Most current automation tools rely on APIs or rigid integrations. However, the vast majority of real-world digital tasks take place on legacy systems, internal dashboards, or tools that were never thought possible to automate.
“Zapier automates software. We automate the work,” Yamani said. “Only about 2% of internet data is actually accessible through APIs. The remaining 98% still requires human intervention.”
With Action Model, users don't need to know code or complex integration. They simply record their work process as usual. The AI will learn that real-world process and then replicate it independently.
As a result, Action Models are flexible in capturing special cases and processes that have never been documented – something that traditional automation systems cannot reach.
What about privacy?
All training data is user-selected. Sensitive pages such as email, health, or banking are blocked by default. Users can pause training, block specific websites, or completely delete their contributions.
“The first principle is very simple: We don’t need your personal data, just a working model,” Yamani said. “The data is processed locally and anonymized before being used to train the AI.”
Once deleted, data is completely lost; even the company cannot recover it. Your contributions will be aggregated with data from many other users, applying k-anonymity to prevent individual retrieval. The dashboard allows you to track and manage your entire training history and rewards at any time.
"While Big Tech often collects this type of data without asking for consent, we are transparent, users have active control, and those who provide data to the AI will also receive real rewards," Yamani added.
So, can bots manipulate the system?
To avoid the common problems of previous crypto reward systems, the Action Model uses behavioral analysis to verify actual user actions. The system looks at the structure of tasks, timing, changes, and decisions – elements that automated bots or click farms would find difficult to fake.
"Just clicking randomly doesn't make any sense," Yamani Chia . "The actual process is always purposeful, involving stopping, correcting mistakes, trying again, and deliberating.

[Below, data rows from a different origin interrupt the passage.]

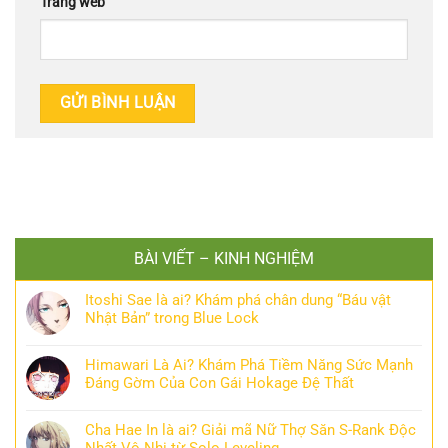
Trang web
BÀI VIẾT – KINH NGHIỆM
Itoshi Sae là ai? Khám phá chân dung “Báu vật
Nhật Bản” trong Blue Lock
Himawari Là Ai? Khám Phá Tiềm Năng Sức Mạnh
Đáng Gờm Của Con Gái Hokage Đệ Thất
Cha Hae In là ai? Giải mã Nữ Thợ Săn S-Rank Độc
Nhất Vô Nhị từ Solo Leveling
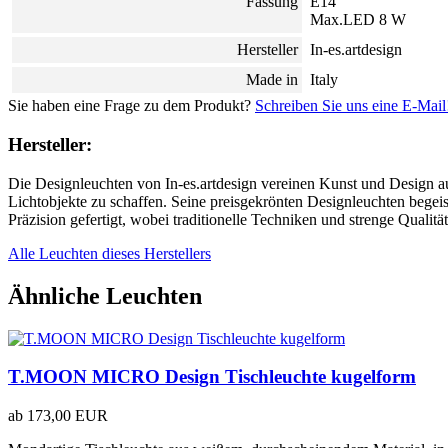
Fassung
E14
Max.LED 8 W
Hersteller
In-es.artdesign
Made in
Italy
Sie haben eine Frage zu dem Produkt?
Schreiben Sie uns eine E-Mail
Hersteller:
Die Designleuchten von In-es.artdesign vereinen Kunst und Design a
Lichtobjekte zu schaffen. Seine preisgekrönten Designleuchten begei
Präzision gefertigt, wobei traditionelle Techniken und strenge Qualität
Alle Leuchten dieses Herstellers
Ähnliche Leuchten
T.MOON MICRO Design Tischleuchte kugelform
ab
173,00 EUR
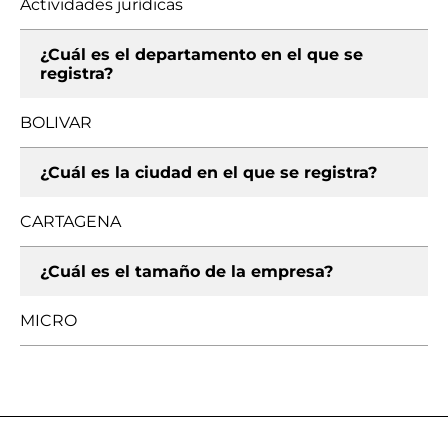
Actividades jurídicas
¿Cuál es el departamento en el que se
registra?
BOLIVAR
¿Cuál es la ciudad en el que se registra?
CARTAGENA
¿Cuál es el tamaño de la empresa?
MICRO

You can't fake this on a large scale."
Several projects that previously rewarded interactions and posts have been banned from major platforms due to the massive amount of AI spam, bot replies, and fake interactions. As a consequence, APIs were locked and the Token ecosystem collapsed due to poor quality performance.
ActionFi – the platform's reward system – is designed to completely eliminate this risk. ActionFi doesn't reward tweets or clicks, but only real, structured workflows performed by real people.
"We don't reward noise. We only reward links that are genuinely helpful," Yamani added.
Who actually owns the system?
Currently, Action Model controls the utility, training logic, and reward system. However, the project is committed to gradually transferring this ownership to the Token holder community over time. A DAO (decentralized autonomous organization) structure will be implemented, allowing all participants to contribute to the platform's direction, reward mechanism, and model implementation.
"Coordination is always necessary in the initial stages, but the important thing is whether the design itself focuses on concentrating power," Yamani said.
If implemented as advertised, ownership will allow Token holder to truly influence decision-making regarding the infrastructure connected to the very data they helped build.
If AI is inevitable, will ownership also become so?
The next generation of AI will not only build on language but also on human labor. From office work to operations, a wide range of behind-the-scenes tasks are now within the reach of intelligent agents.
“You’ve heard that millions of screen jobs will be automated. That’s not in a few decades – it’s starting now,” Yamani said. “If your data contributes to training AI, you deserve to own the results.”
Whether Action Model can scale, maintain transparency, and build a sustainable economy remains to be seen in the coming months. But the project's direction is clear. The big question with AI isn't just what it can do, but who will benefit from it.
As AI is changing the way we work, will the future belong to large platforms, or to humans?